Your task:
From the records below, output exactly the lines running from the line containing "camera: 25 degrees right, 0 degrees up" through the line containing "to grey_tokogabi [511,518]", and no others.

Before-and-after object listings:
===

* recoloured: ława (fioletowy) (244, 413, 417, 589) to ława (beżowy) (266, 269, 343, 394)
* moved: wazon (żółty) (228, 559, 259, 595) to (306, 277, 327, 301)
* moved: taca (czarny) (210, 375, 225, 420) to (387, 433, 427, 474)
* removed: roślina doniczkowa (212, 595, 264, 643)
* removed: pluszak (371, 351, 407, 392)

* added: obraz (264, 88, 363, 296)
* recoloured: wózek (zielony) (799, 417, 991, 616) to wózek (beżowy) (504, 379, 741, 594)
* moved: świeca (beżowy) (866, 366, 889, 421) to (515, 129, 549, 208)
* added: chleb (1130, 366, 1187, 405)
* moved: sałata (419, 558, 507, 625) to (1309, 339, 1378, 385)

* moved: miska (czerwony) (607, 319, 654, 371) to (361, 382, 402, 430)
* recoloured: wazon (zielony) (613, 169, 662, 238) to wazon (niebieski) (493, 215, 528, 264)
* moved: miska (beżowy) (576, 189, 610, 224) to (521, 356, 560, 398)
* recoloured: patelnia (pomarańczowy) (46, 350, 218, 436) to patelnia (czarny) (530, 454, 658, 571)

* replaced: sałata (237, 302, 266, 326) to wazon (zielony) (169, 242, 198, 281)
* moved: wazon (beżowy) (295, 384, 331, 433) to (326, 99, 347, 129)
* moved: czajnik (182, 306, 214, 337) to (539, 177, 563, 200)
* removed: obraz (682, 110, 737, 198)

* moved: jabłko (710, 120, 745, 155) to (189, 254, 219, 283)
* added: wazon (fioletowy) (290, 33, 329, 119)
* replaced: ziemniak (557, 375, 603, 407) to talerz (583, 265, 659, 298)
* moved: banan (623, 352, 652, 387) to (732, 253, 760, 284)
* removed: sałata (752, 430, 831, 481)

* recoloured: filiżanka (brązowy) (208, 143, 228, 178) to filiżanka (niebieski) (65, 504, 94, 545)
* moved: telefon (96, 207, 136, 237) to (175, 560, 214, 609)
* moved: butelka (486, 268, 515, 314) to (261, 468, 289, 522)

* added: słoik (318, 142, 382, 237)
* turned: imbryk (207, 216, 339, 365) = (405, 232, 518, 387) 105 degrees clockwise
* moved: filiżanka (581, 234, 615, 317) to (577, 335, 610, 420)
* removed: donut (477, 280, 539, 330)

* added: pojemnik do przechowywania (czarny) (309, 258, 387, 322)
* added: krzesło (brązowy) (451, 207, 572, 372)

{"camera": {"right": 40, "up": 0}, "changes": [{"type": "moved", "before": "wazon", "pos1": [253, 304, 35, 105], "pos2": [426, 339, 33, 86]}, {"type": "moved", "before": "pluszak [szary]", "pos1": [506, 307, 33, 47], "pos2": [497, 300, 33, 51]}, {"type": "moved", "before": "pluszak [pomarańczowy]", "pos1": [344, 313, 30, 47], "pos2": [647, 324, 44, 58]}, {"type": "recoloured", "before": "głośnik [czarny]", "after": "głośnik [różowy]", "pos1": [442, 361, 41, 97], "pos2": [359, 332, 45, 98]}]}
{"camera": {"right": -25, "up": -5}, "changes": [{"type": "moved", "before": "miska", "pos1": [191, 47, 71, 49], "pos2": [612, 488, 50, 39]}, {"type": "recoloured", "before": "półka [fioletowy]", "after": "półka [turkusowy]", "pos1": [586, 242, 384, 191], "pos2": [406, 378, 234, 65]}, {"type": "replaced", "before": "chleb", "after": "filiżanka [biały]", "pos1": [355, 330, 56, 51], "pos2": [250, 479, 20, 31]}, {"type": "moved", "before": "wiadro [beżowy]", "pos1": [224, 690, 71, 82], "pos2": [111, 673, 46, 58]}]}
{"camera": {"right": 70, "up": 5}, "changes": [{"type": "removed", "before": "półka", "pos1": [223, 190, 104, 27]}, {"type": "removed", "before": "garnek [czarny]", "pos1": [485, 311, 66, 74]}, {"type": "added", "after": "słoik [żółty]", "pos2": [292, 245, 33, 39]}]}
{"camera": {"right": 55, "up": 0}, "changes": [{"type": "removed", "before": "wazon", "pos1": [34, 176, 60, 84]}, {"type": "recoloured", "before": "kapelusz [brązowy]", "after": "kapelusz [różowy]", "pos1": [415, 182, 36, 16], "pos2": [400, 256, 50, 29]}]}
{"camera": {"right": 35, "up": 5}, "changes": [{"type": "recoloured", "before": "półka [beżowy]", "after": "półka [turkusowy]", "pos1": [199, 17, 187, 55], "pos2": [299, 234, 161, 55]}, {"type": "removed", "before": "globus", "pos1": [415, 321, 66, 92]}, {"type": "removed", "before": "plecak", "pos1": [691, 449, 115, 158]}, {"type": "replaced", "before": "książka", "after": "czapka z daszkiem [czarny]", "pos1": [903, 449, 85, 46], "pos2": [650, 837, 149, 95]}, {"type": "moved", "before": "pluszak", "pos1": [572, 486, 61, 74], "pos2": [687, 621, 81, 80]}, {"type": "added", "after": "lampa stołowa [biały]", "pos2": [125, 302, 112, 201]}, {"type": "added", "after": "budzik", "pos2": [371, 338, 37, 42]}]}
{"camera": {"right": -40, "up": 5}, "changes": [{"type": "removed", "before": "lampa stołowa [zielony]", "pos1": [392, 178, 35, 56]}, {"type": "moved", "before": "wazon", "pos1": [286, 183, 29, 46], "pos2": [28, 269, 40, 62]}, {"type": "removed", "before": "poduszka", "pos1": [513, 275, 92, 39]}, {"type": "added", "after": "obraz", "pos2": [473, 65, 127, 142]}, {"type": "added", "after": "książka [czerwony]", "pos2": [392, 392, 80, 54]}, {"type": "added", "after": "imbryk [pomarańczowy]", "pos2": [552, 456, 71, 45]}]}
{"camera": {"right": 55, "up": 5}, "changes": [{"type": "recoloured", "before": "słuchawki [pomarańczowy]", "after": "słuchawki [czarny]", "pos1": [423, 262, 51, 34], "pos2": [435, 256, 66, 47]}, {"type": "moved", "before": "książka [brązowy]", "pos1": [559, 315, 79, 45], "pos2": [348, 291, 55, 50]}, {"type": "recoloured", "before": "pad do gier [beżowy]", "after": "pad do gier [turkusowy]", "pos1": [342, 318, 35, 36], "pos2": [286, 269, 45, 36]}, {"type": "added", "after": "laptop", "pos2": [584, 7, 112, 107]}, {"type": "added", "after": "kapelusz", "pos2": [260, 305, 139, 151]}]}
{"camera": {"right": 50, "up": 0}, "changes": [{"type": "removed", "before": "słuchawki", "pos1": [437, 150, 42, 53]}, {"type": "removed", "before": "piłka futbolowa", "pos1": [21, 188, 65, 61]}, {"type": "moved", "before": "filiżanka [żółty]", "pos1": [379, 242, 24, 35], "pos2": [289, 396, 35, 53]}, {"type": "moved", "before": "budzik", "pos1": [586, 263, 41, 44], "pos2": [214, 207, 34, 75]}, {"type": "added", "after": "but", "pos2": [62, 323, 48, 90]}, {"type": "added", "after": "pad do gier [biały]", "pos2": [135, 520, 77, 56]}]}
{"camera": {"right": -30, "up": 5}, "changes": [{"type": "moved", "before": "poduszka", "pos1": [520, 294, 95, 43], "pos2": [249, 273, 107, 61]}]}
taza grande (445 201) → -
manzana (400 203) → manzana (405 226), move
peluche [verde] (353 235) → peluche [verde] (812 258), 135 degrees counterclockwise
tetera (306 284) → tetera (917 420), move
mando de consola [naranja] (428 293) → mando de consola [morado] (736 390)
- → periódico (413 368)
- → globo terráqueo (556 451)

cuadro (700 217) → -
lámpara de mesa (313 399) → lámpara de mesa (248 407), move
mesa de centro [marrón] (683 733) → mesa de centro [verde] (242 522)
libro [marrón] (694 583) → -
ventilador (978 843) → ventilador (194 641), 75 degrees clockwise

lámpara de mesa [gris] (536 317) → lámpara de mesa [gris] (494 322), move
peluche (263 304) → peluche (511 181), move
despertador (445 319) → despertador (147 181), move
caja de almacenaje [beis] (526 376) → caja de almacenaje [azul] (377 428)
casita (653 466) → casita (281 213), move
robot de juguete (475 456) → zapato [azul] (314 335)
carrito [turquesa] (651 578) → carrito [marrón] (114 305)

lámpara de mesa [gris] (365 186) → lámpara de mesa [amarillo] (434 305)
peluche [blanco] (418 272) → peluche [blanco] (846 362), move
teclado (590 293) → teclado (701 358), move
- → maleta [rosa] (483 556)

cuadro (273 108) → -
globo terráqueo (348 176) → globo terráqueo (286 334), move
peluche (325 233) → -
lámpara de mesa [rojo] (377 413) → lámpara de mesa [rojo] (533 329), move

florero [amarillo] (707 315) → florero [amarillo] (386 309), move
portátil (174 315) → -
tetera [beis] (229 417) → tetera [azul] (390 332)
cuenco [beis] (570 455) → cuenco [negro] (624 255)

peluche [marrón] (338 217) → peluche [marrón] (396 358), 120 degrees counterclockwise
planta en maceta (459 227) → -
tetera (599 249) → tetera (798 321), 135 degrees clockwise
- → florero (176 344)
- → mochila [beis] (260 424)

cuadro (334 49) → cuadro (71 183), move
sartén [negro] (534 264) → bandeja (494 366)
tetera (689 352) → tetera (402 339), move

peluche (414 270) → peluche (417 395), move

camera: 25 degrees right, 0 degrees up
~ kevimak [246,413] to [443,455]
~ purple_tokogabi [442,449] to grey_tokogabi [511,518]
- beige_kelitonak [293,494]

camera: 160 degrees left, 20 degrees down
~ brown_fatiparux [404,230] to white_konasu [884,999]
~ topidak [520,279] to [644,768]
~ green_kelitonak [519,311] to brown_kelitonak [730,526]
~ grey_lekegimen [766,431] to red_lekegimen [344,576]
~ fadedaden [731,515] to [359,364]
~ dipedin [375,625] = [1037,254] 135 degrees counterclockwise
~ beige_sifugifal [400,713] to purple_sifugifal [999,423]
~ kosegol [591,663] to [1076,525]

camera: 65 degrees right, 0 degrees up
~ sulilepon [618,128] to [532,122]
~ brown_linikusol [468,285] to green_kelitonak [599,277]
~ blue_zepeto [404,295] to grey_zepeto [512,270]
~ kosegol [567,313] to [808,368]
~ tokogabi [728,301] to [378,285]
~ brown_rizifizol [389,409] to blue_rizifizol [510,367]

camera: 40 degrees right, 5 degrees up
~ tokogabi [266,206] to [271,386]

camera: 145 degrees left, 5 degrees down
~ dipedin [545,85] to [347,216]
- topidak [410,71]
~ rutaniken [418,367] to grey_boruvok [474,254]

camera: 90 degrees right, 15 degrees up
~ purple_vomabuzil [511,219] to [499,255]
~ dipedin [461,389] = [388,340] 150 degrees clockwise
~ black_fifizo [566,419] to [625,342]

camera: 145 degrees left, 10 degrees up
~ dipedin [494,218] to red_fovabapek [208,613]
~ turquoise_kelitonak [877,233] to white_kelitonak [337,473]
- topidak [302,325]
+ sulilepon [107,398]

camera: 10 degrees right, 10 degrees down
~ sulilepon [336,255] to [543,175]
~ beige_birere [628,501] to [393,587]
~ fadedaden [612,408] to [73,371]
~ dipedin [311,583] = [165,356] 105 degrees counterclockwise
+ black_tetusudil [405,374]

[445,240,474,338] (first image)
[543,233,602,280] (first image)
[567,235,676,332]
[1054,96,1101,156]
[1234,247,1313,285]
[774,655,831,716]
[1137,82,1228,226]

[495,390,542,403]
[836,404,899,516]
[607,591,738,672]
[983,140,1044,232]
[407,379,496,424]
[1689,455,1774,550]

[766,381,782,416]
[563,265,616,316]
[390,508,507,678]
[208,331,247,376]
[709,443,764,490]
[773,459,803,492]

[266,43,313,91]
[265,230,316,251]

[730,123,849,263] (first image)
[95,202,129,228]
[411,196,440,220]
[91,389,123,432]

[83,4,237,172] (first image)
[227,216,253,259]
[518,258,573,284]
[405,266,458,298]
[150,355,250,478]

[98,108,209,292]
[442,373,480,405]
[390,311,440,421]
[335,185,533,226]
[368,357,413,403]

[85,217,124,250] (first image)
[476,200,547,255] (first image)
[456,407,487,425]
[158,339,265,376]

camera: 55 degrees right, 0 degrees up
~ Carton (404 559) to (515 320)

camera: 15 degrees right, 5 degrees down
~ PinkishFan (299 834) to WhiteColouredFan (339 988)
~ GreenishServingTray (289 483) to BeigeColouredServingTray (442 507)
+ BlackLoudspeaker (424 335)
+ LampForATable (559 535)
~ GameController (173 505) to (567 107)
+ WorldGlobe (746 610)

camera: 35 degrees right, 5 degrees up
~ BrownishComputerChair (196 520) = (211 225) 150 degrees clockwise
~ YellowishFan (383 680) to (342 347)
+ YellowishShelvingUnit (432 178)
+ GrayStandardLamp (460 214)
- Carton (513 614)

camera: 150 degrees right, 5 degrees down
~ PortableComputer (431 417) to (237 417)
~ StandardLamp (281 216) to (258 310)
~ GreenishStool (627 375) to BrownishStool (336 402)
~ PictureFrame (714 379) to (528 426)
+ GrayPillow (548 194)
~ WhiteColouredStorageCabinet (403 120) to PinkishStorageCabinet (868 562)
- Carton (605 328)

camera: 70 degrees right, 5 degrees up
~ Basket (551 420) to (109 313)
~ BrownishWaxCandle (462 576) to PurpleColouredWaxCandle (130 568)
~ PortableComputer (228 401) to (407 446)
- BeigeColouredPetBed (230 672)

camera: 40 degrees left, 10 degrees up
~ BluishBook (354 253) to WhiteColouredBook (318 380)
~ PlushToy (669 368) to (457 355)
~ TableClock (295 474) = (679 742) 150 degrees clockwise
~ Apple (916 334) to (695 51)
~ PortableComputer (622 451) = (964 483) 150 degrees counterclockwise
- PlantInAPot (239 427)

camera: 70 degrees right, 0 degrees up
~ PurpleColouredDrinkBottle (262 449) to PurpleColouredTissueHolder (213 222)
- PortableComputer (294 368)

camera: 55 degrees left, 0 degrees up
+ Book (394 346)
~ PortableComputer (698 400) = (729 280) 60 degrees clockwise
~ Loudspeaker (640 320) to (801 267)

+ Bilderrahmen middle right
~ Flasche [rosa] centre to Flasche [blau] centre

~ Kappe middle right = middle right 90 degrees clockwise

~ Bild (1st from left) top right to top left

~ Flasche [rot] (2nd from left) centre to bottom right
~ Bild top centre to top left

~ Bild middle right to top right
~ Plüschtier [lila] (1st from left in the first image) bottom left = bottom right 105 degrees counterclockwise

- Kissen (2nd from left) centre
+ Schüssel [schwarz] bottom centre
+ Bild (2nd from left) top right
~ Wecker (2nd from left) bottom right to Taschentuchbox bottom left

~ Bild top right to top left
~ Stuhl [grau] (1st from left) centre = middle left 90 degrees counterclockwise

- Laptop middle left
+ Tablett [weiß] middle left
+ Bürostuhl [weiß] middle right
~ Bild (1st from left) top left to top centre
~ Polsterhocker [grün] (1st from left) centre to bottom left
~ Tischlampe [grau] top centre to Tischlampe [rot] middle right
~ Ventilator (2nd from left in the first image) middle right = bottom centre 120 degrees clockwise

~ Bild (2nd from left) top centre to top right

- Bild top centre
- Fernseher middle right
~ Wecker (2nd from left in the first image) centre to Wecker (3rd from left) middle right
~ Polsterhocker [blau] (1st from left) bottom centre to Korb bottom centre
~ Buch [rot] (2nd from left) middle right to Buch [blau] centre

===

Exercise answer:
camera: 25 degrees right, 0 degrees up
~ kevimak [246,413] to [443,455]
~ purple_tokogabi [442,449] to grey_tokogabi [511,518]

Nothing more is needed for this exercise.